Thinking Local in China

China, as this Wall Street Journal article notes, is no longer a place companies go just to make things. Thanks to its booming economy, China is now a place to sell things. Here’s an article clip:

    “The biggest error in the past that the multinational firms have [made] in the Chinese market is they haven’t had a sufficient enough appreciation of the domestic market,” says Sean Debow, who tracks technology companies and trends in Asia for international investment bank UBS. Now, he says, “people are focusing on adapting products designed abroad to meet the specific needs of China.”

Take Matsushita (Panasonic). The company had been steadily losing market share in China because it was trying to sell the Chinese the same products it was selling to its Japanese customers. No more…

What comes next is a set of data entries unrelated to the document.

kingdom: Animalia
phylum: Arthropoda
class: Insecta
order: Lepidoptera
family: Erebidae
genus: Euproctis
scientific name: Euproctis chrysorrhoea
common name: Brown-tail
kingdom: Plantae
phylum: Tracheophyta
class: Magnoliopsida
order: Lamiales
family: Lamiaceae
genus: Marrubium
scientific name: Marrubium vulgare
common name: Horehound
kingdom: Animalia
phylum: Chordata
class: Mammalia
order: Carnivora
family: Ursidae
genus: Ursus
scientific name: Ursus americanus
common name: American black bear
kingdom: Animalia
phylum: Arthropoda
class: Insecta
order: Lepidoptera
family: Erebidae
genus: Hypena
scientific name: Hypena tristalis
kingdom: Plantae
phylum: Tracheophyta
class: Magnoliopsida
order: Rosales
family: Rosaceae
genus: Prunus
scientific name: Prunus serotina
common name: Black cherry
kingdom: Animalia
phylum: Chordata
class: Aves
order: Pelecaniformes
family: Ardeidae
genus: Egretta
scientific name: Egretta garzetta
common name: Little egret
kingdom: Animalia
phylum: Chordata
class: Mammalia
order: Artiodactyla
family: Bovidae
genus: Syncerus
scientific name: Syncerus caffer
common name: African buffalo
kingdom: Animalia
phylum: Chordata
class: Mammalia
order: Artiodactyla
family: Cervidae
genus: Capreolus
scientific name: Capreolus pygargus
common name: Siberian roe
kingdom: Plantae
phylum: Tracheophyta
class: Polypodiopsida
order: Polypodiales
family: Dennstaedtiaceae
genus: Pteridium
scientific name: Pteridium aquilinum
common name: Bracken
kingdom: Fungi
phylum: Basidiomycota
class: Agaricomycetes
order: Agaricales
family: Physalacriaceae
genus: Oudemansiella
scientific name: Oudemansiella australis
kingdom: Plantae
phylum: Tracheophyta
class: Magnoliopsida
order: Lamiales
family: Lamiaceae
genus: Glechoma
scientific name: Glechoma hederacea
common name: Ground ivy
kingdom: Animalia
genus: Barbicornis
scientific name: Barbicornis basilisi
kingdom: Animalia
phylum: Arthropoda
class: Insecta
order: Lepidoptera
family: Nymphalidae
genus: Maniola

    So Matsushita has changed its strategy. Rather than designing all products from start to finish in Japan, it has begun hiring local engineers to alter them, coming up with new models for the Chinese market.

    The Chinese design centers are proving to be crucial in areas such as cellphone handsets, where manufacturers produce a huge variety of styles — there are several hundred on the market — and the phones are viewed as fashion accessories. To compete, foreign concerns must churn out their own wide and diverse lineup. The development centers also allow the company to study cultural preferences. Employees realized, for instance, that Chinese consumers like brighter, vermilion phones compared with the darker red preferred by the Japanese.

Panasonic may be making progress with its product localization but it does still need help with its Web localization. I am now wrapping up a study of 200 global Web sites and Panasonic is ranked in the lowest quadrant.